Anyway, I’ve come across some interesting ideas on different versions of societal structure, and one common point is: do we really need to be governed?

Of course the first to say no are the anarchists. In a way, my Direct Democracy approach can support that notion, because regions can be set up for voting. Perhaps it is a certain city block, or stretch of beach, or race of people within a certain area, perhaps an entire country, but we should be able to dictate and manage our own lives and not necessarily be governed in every degree by a capital city located thousands of miles away.
On the other hand, without some rule of law, you might get marauding gangs preying on the weak, so I personally am for a police force, but one that is fully under the scrutiny and supervision of the general public they swear to “serve and protect”.

I believe there should be certain universal laws. Such as, if everyone in a particular country or region voted to make marijuana illegal, at the end of the day, it is my own body and my own business what I put into it. This is a natural plant and my consumption of it really should not be susceptible to the democratic vote of others.

Or there could be specific laws against murder, theft and so forth. These rules could be universal, but what concerns if a certain neighbourhood would like to plant some trees on its street, a certain beach allow nudity and so forth, these decisions should be the right of the local residents and not some bloated bureaucracy of politicians disconnected and far away.

I read one interesting article explaining our perception of freedom. Lets take old Europe as an example, during the days of serfdom when those working the farmland did so as basic slaves of the rich land owner. Eventually there was a revolution, but before that most people just went about their lives, thinking they are basically free, free to go left or right, drink tea as opposed to coffee before starting their long day, love their families. But with such power structures it is inevitable that some landlords will become abusive, eventually leading towards a revolution and structural change.
At this point the serf then discovers this new freedom and comprehends an expanded definition of it. If there was no injustice, abuse or undue repression, most people would probably be happy going about their day, as long as they have a roof over their head, food on the table and some basic comforts.

In fact, even nowadays, it seems that most people are quite satisfied to get up every morning and work long hours without asking any questions, such as why free energy is still not available in this modern day and age. Why do we still have to work so much with such advanced technology? One would think that the ancient stone-age man worked less than we do.

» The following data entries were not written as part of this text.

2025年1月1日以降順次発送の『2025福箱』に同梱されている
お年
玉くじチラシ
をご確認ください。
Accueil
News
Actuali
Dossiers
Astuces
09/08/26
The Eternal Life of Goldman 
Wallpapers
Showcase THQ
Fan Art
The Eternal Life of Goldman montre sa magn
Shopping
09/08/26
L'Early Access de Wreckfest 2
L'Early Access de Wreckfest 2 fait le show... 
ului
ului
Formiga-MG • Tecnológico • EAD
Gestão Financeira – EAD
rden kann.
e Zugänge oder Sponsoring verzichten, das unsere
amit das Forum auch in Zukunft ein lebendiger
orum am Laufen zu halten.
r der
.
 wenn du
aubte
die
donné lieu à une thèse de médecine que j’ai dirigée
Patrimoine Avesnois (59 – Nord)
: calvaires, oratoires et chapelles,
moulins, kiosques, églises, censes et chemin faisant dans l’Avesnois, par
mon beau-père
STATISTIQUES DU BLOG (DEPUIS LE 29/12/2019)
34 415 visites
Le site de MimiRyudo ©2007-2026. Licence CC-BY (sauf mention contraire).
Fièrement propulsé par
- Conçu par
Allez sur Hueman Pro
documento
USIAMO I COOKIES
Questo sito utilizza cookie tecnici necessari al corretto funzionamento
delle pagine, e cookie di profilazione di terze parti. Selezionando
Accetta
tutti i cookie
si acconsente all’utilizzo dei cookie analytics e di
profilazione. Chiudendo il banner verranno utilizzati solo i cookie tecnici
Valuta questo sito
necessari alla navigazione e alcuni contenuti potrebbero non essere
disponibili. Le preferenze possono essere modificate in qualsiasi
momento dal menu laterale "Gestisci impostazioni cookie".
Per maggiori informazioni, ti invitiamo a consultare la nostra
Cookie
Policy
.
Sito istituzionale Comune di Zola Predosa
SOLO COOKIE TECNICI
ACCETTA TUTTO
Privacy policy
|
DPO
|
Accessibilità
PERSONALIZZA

So my question is, do we need to be governed at all, or can we be left to govern ourselves? For example, in Bali Indonesia they have a system where the national police are not even recognised but where each neighbourhood has a sort of elected chief who puts together a police force comprised of local residents. In old Africa you had unique systems of justice as defined by each tribe. If we are permitted to manage ourselves on a micro level, do you really think everything will descend into utter anarchy where everyone will end up running screaming naked in the streets amongst riots and destruction?